C'est sur cette terre qu'est né l'un des plus longs conflits de l'histoire récente du monde. C'est de cette terre seule que pourra naître l'apaisement, dans le cadre d'un règlement juste et durable reconnaissant les droits du peuple palestinien. Depuis longtemps, les responsables palestiniens et français ont uni leurs efforts pour y parvenir. C'est bien sûr d'abord aux parties directement concernées qu'il appartient de négocier et de prendre les décisions nécessaires. Mais il peut être utile aussi d'en suggérer les contours. Telle est l'ambition que la France et l'Europe poursuivent aujourd'hui au Proche-Orient.
Une paix juste et durable suppose avant tout le respect du droit.
Le droit à l'existence pour tous les peuples et les Etats de la région, à une existence pleinement reconnue, sans contestation ni réticence. L'OLP a par la déclaration de Washington en septembre 1993 ouvert cette voie, avec courage et lucidité. Mais la reconnaissance mutuelle doit être poussée jusqu'à sa conséquence ultime. On ne peut s'arrêter au milieu du gué. Vous savez combien, par la bouche du Président MITTERRAND puis du Président CHIRAC, la France s'est attachée à préciser ce que recouvre le concept de droit à l'autodétermination : en appuyant l'aspiration légitime du peuple palestinien à créer un Etat sur sa terre, la France, a contribué, avec d'autres, à dire le droit. Parce qu'elle a bâti une relation d'estime et d'amitié avec le peuple palestinien, parce que de nombreux liens historiques et humains l'unissent à l'Etat d'Israël, elle a été parmi les premiers pays à appeler à l'application du droit international, et en particulier des résolutions 242 et 338 du Conseil de sécurité. Les réfugiés chassés de Palestine doivent également voir leurs droits reconnus. Affirmés de longue date par la communauté internationale, ces droits n'ont jamais été exercés.
Le droit c'est aussi une solution équitable à la question de Jérusalem. Sur la base des principes du processus de paix définis lors de la conférence de Madrid et dans les Accords d'Oslo, elle est aussi une condition nécessaire à un règlement juste et durable au Proche-Orient. La question de la souveraineté sur Jérusalem doit recevoir une solution négociée qui respecte les aspirations et les droits, y compris politiques, de toutes les parties concernées, qui tienne compte de l'unité de la ville et de sa sainteté pour les trois grandes religions du Livre.

DONNÉES ENREGISTRÉES:
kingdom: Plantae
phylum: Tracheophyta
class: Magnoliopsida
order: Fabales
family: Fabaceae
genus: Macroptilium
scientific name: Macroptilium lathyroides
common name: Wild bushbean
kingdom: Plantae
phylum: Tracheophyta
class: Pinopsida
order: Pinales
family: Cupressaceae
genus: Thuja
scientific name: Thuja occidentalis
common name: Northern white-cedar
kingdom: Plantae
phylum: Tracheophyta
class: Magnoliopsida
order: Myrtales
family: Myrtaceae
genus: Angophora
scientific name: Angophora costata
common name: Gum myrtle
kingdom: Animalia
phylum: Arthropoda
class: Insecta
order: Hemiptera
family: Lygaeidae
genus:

CONSIGNE 1:
Répondez aux questions suivantes à l'aide du texte sur le Proche-Orient.
(a) Par quelle déclaration l'OLP a-t-elle ouvert la voie, et à quelle date ?
(b) Quelles résolutions du Conseil de sécurité sont nommées ?
(c) Sur quelles bases sont définis les principes du processus de paix évoqués à propos de Jérusalem ?
CONSIGNE 2: Recopiez fidèlement le passage du texte sur le Proche-Orient qui va de "Le droit c'est" à "religions du Livre.".
CONSIGNE 3: Rédigez la suite du texte sur le Proche-Orient à partir de sa dernière phrase.

CORRIGÉ 1:
(a) Par la déclaration de Washington, en septembre 1993.
(b) Les résolutions 242 et 338.
(c) La conférence de Madrid et les Accords d'Oslo.

CORRIGÉ 2:
Le droit c'est aussi une solution équitable à la question de Jérusalem. Sur la base des principes du processus de paix définis lors de la conférence de Madrid et dans les Accords d'Oslo, elle est aussi une condition nécessaire à un règlement juste et durable au Proche-Orient. La question de la souveraineté sur Jérusalem doit recevoir une solution négociée qui respecte les aspirations et les droits, y compris politiques, de toutes les parties concernées, qui tienne compte de l'unité de la ville et de sa sainteté pour les trois grandes religions du Livre.

CORRIGÉ 3:
Cette paix sera aussi celle de l'eau. Elle est comme la terre l'objet de conflits. La question, complexe, appelle des réponses à la fois juridiques, politiques et techniques. Il y a urgence : les précipitations ont été dramatiquement insuffisantes au Proche-Orient ces dernières années. La communauté internationale peut aider les pays de la région à trouver des solutions. Il revient à ceux-ci de prendre les décisions qui s'imposent. Il faut là encore respecter les engagements pris, les principes reconnus d'équité, de transparence, de coopération, accepter l'échange de données et de savoir faire, exploiter et gérer les ressources en eau, non pas aux dépens du voisin mais avec lui. L'Union Européenne peut assister tous les pays concernés, sur la base de son expérience propre, dans la constitution d'une Autorité régionale de l'eau, chargée d'assurer une meilleure gestion de cette ressource si rare et précieuse.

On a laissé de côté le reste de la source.